I have done more of the technical interviews though recently, which are intended to be more discriminatory. I don’t believe I do a good job at this either, or at least everyone seems OK (no clear uber bad and no clear uber good). It has been particularly hard to hire people who can come in and be seniors/independent from the get-go, as even people with many years of experience it isn’t clear to me they have the right experience to be really independent after on-boarding for a month.

For a while we did the homework thing – here is a dataset, do some data manipulation and fit a model. (You can see the homework I made on GitHub, longer version, shorter version.) We have stopped doing these though, partly because everyone’s homework looks the same – what I call copy-pasta code. So I feel asking people to spend 4-8 hours (or likely more) on homework is not good for the very little benefit it provides. The nature of simple homework assignments I believe is so superficial I don’t think you can do it in a way that is amenable to anything but copy-pasta.
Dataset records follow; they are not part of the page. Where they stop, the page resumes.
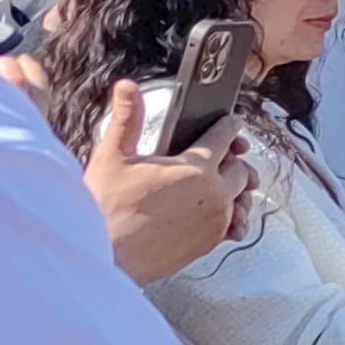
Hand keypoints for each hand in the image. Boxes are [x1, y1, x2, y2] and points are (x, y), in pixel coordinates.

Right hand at [87, 82, 248, 280]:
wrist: (105, 256)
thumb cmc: (104, 209)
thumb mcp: (112, 157)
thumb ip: (126, 119)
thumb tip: (127, 87)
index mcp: (194, 167)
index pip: (223, 136)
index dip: (228, 126)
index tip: (231, 122)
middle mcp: (213, 193)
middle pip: (239, 168)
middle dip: (234, 158)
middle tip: (227, 153)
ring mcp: (215, 220)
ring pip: (240, 197)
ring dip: (236, 187)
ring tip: (227, 182)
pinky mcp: (210, 242)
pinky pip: (233, 224)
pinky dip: (231, 215)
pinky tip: (222, 212)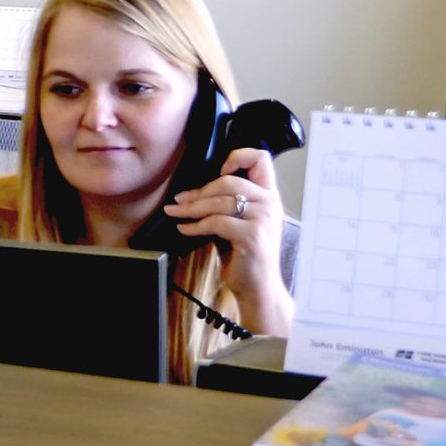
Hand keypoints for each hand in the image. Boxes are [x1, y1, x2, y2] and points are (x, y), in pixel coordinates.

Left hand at [162, 147, 293, 335]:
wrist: (258, 288)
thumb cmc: (245, 256)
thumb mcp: (238, 223)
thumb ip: (227, 203)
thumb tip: (192, 191)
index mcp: (268, 196)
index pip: (261, 158)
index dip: (237, 157)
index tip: (218, 171)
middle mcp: (270, 203)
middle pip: (229, 180)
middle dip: (198, 191)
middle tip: (178, 201)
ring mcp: (263, 219)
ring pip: (220, 201)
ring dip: (191, 208)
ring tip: (175, 213)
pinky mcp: (252, 236)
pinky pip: (216, 222)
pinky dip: (195, 225)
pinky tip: (185, 230)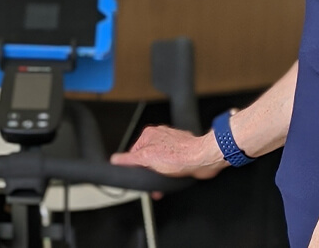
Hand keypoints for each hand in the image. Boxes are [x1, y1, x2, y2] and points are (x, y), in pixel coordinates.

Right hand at [111, 126, 228, 179]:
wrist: (203, 159)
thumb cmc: (180, 156)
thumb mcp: (146, 159)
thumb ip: (128, 160)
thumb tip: (115, 160)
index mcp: (149, 134)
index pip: (133, 153)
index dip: (135, 167)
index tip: (138, 176)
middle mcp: (160, 136)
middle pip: (146, 158)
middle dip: (148, 172)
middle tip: (151, 183)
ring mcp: (172, 144)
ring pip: (159, 163)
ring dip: (159, 175)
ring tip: (162, 183)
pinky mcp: (182, 153)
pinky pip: (171, 165)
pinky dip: (170, 174)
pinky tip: (172, 178)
So now during the technical interview we do a grilling of questions. We have some regulars, but they do not appear to me to be really discriminatory either.

So I typically start by asking people to pick a project they think had the most value, and we do a deep dive into that. Many people who are good programmers (and some even with math degrees) don’t have what I would consider real fundamental knowledge of the models they are building. How many parameters do you have in your deep learning model? Because you oversampled how did you recalibrate the predictions to correctly estimate false positives? How did you evaluate the return on investment to your model? I feel these are quite fair – I let you pick the best work you have done in your career! You should be quite familiar with it.
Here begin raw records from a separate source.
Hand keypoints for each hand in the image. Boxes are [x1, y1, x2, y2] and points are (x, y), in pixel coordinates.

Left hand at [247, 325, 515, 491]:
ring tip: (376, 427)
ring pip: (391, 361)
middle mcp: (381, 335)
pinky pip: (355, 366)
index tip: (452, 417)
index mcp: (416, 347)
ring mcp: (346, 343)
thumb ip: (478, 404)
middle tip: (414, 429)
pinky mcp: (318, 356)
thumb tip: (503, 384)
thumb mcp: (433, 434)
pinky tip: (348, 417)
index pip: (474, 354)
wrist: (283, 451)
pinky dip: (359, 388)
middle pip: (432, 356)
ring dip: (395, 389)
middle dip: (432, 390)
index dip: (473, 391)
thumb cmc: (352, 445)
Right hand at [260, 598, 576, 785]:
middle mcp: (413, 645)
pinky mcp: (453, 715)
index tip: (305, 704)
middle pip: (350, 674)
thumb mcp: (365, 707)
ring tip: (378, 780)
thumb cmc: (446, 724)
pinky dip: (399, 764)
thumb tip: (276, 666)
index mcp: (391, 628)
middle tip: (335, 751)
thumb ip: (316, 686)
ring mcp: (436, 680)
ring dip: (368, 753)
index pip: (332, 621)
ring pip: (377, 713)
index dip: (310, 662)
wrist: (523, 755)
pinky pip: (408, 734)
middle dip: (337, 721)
So now that I am unsure if you should be left alone to build models, we migrate to some specific technical questions. These can be explain the difference between random forests and xgboost models, explain an ROC curve to a business person, what is the difference between a list and a tuple in python, if you had to query a million claims once a week and apply a predictive model how would you do it, etc. (Tend to focus more on math/stats than programming.)

Those examples above most people answer just fine (so they are maybe worthless, they don’t discriminate anyone). But a few pretty much everyone we interview fails – one is this question about calculating expected utility for auditing claims with a different dollar value amount I shared on LinkedIn the other day:

Pretend you have a model that predicts the probability an insurance claim is fraudulent. You have two claims; one $2000 with a 50% probability, and one $10000 with a 20% probability. If you had to choose a single claim to audit, which would one would you pick and why?
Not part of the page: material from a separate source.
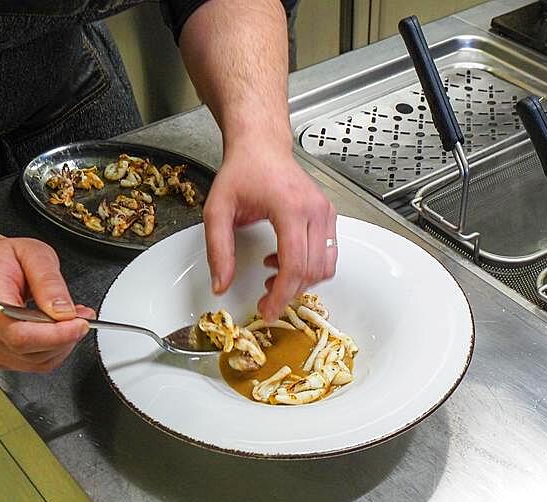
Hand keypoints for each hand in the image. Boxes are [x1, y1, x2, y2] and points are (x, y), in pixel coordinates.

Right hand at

Am I crazy to expect someone with a data science degree to be able to answer this question coherently? (Pretty close to every model we have focusing on health insurance claims at Gainwell looks like this in real life! It is not a weird, unrealistic scenario.) I have more generic variants as well, such as how do you take a predicted probability and a claim value and know it is worth it to audit. Or for a more generic one how do you know how to set the threshold to audit claims given a model prediction? These questions appear too discriminatory, in that they filter out even very experienced individuals.

This and the threshold question kills me a little inside everytime a senior person mangles the logic of it – it really signals to me you don’t understand how to translate mathematical models to make relevant business decisions. To be an independent data scientist this is a critical skill – you need it to know how to structure the model as well as how to feed that back into whatever human or automated decision making process uses that models predictions. It is what distinguishes data scientists from software engineers – I am an applied mathematician who knows how to code is how I view my role. (It is one of the reasons I think a PhD is valuable – being able to think mathematically like that in broader strokes is a typical step in the dissertation process for folks.)

So I am stuck between questions everyone can answer and questions no one can answer. I feel like I might as well flip a coin after the initial entry level interview and not waste everyone’s time.